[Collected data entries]
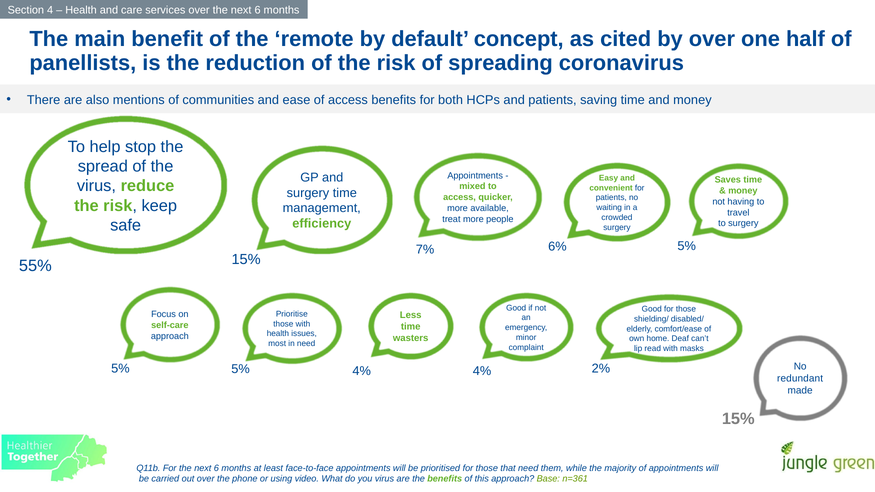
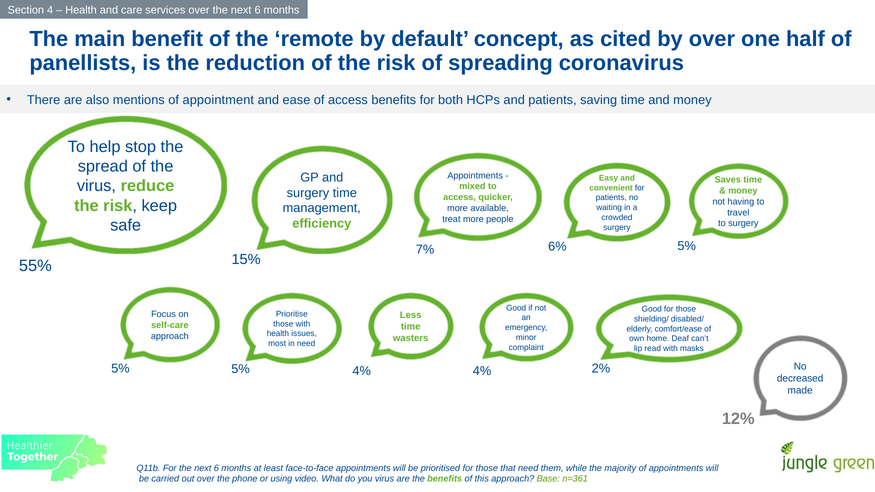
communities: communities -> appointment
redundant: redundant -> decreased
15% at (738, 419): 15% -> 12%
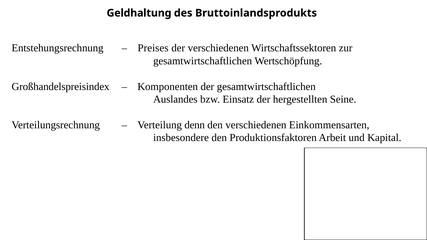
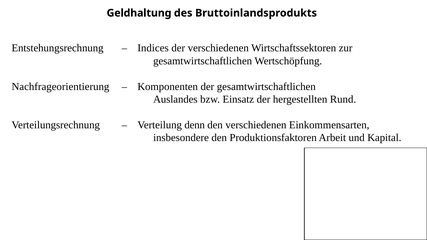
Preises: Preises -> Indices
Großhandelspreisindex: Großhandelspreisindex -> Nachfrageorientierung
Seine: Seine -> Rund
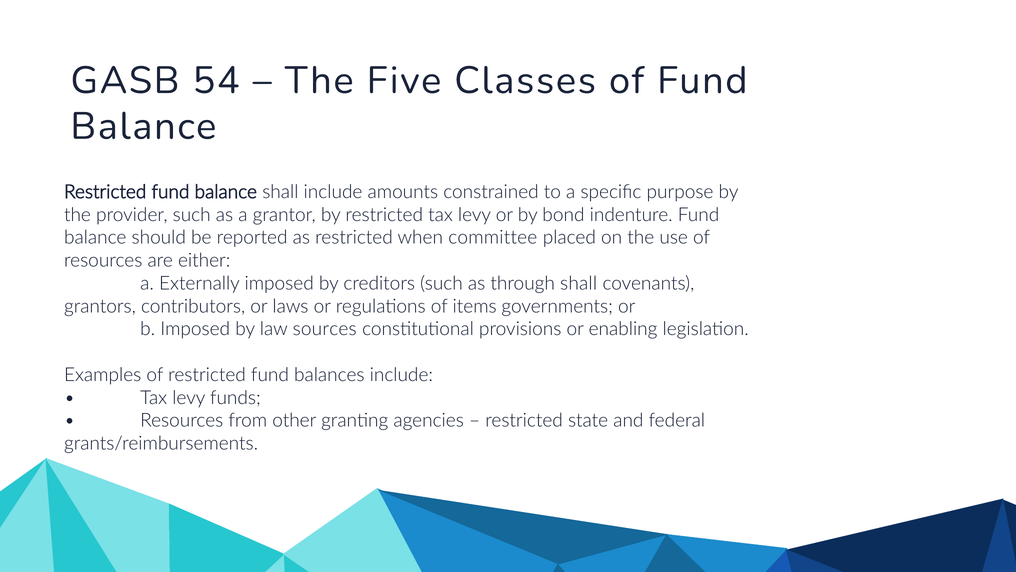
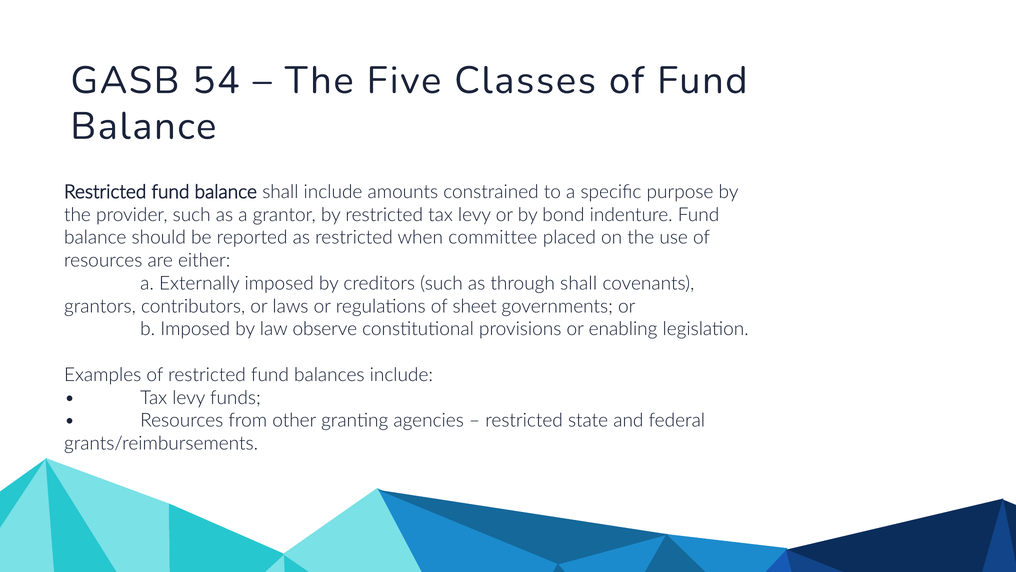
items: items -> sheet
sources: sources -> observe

WRITTEN REQUEST:
Rewrite the difference lines from all the items above, changing every "sources" to "records" and keeping everything else as it is. Leave the pictures out.

FULL OUTPUT:
communities: communities -> appointment
redundant: redundant -> decreased
15% at (738, 419): 15% -> 12%
Preises: Preises -> Indices
Großhandelspreisindex: Großhandelspreisindex -> Nachfrageorientierung
Seine: Seine -> Rund
items: items -> sheet
records: records -> observe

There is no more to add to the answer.